To do: Retype the listing exactly; omit pictures.
━━ Exercise material
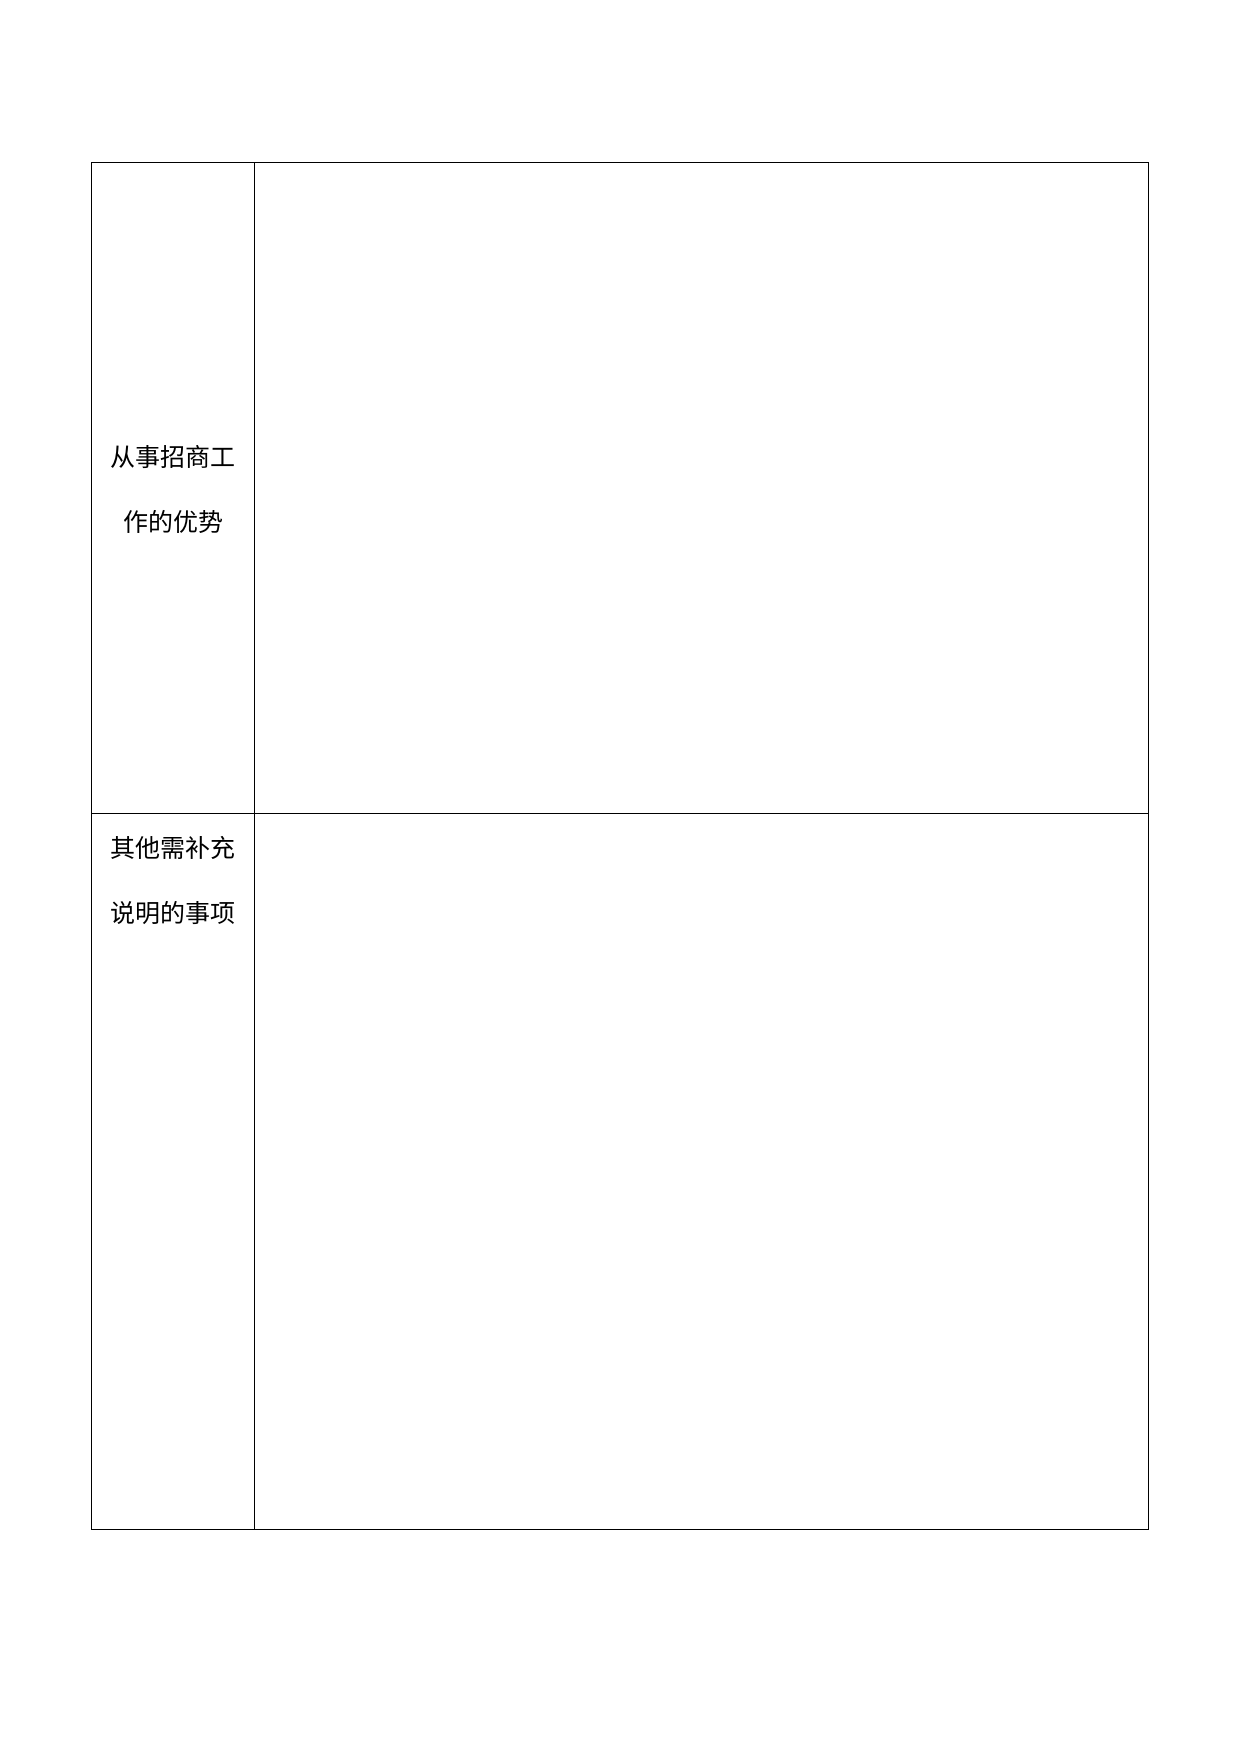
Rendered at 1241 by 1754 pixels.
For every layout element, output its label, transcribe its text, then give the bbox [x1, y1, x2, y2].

table_cell [255, 814, 1148, 1529]
table_cell [255, 163, 1148, 813]
table_cell 其他需补充说明的事项 [92, 814, 254, 1529]
table_cell 从事招商工作的优势 [92, 163, 254, 813]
━━━━
Your response:
Rendered at 1241 by 1754 pixels.
For every layout element, output its label, transcribe its text, then give the bbox [x1, y1, x2, y2].

table_cell [255, 814, 1148, 1529]
table_cell [255, 163, 1148, 813]
table_cell 其他需补充说明的事项 [92, 814, 254, 1529]
table_cell 从事招商工作的优势 [92, 163, 254, 813]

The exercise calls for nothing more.